Exercise text:
This section locks the test before observation. The next section describes the blinded analysis and audit procedures that preserve this commitment during data processing.
14. Blinded Analysis
14.1 Blinded η labels
Blinded analysis reduces the risk that expectation influences curve fitting, data exclusion, or interpretation. In the preferred implementation, η labels should be blinded or partially masked during visibility extraction and initial quality review. The analyst may process interference data and estimate visibility without knowing whether a given setting lies inside or outside N(η_c).
Blinding is especially important because the predicted CBR signature is localized. If the analyst knows which points fall near η_c, ordinary discretion in fitting, binning, or outlier handling could unintentionally bias the result.
14.2 Locked analysis pipeline
The analysis pipeline must be locked before unblinding. This includes visibility extraction, background subtraction, fitting procedure, uncertainty estimation, η uncertainty propagation, nuisance-envelope application, model-selection calculation, and evaluation of T and T_c.
The pipeline must treat all η settings consistently. Any exceptional handling of a data point must be justified by pre-registered criteria, not by whether the point supports or weakens the CBR prediction.
14.3 No post-hoc η_c selection
η_c cannot be selected after observing V_obs(η). Post-hoc selection of η_c would make the model too flexible, allowing any localized fluctuation to be reinterpreted as the predicted transition.
If the theory allows uncertainty in η_c, the allowed window must be fixed in the pre-registration protocol. The statistical decision rule must then account for that window through the multiple-comparison correction.
14.4 No post-hoc curve fitting
The CBR term L(η) cannot be fitted freely after data inspection. Its allowed form, localization, minimum size ε, and relation to η_c must be specified before interpretation.
Post-hoc curve fitting is especially dangerous because many nuisance effects can produce local structure in visibility data. A candidate signature must not be defined as whatever residual remains after fitting V_SQM(η). It must be a pre-specified deviation class evaluated against locked thresholds.

Supplied information:
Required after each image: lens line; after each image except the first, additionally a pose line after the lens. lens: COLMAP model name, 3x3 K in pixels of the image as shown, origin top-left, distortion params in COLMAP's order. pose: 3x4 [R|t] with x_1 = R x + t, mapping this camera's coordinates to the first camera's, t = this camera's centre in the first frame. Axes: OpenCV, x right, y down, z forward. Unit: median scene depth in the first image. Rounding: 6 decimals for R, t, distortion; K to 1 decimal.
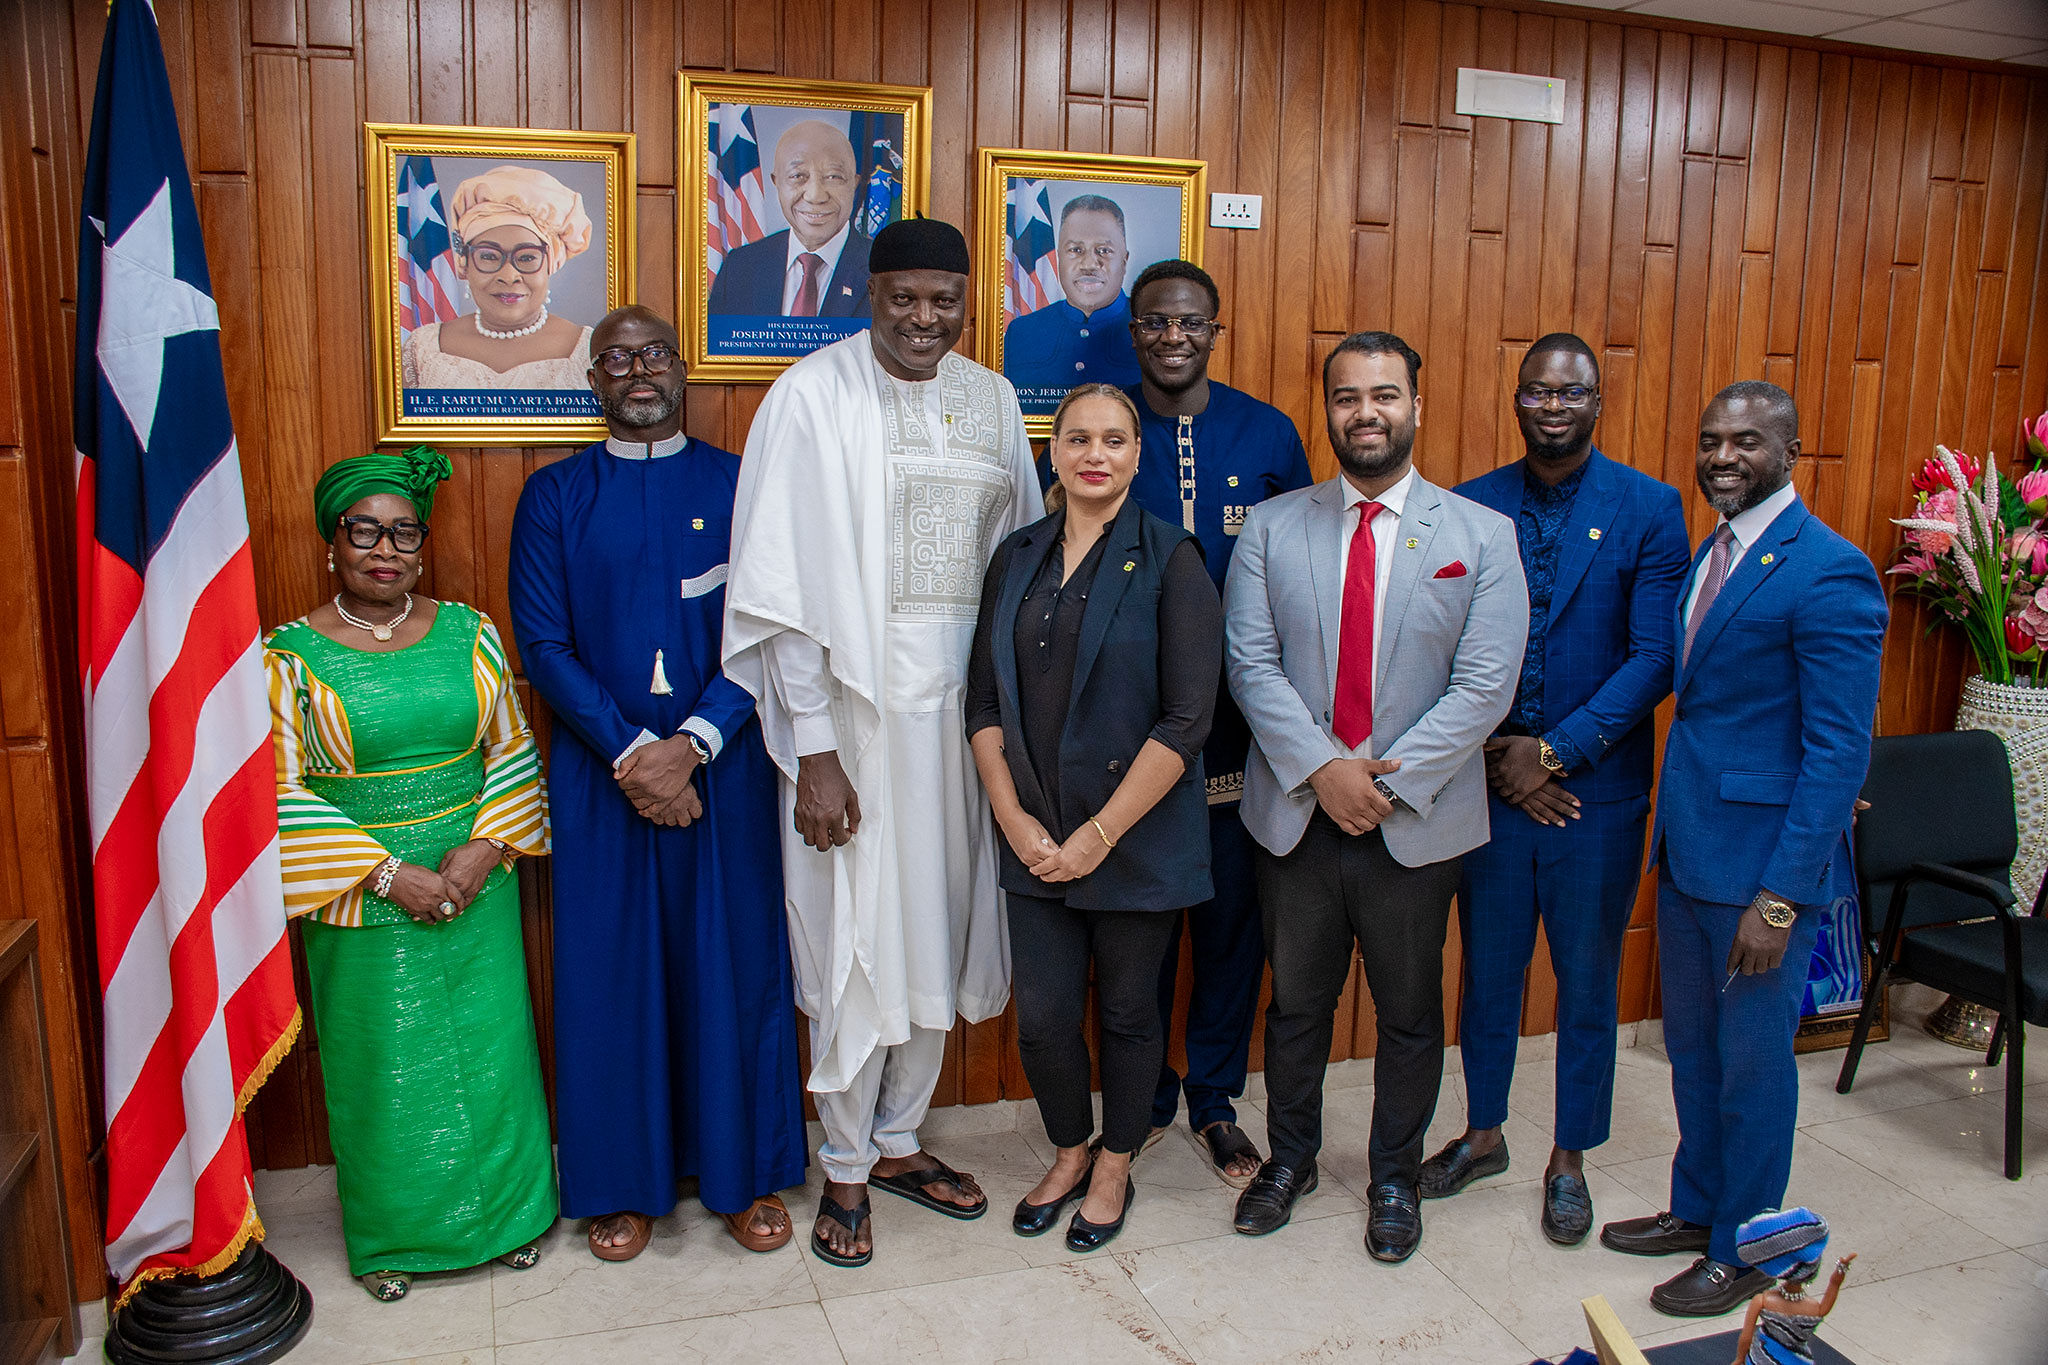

Required tasks:
#1 For each statement, decide whether it agrees with the blinded-analysis text. Answer yes or no, and quote the words from the text that decide it.
(a) The analyst may estimate visibility without knowing whether a setting lies inside or outside N(η_c).
(b) η_c may be chosen after V_obs(η) has been observed, provided a multiple-comparison correction is applied.
(c) A candidate signature may be defined as the residual left after fitting V_SQM(η).
#2 Using the blinded-analysis text, answer each question briefly.
(a) Before what event must the analysis pipeline be locked?
(b) If the theory allows uncertainty in η_c, where must the allowed window be fixed?
(c) What must be specified for the CBR term L(η) before interpretation, in addition to its allowed form, its localization and its relation to η_c?

Solutions by task:
#1
(a) Yes: "The analyst may process interference data and estimate visibility without knowing whether a given setting lies inside or outside N(η_c)."
(b) No: "η_c cannot be selected after observing V_obs(η)."
(c) No: "A candidate signature must not be defined as whatever residual remains after fitting V_SQM(η)."

#2
(a) Before unblinding.
(b) In the pre-registration protocol.
(c) Its minimum size ε.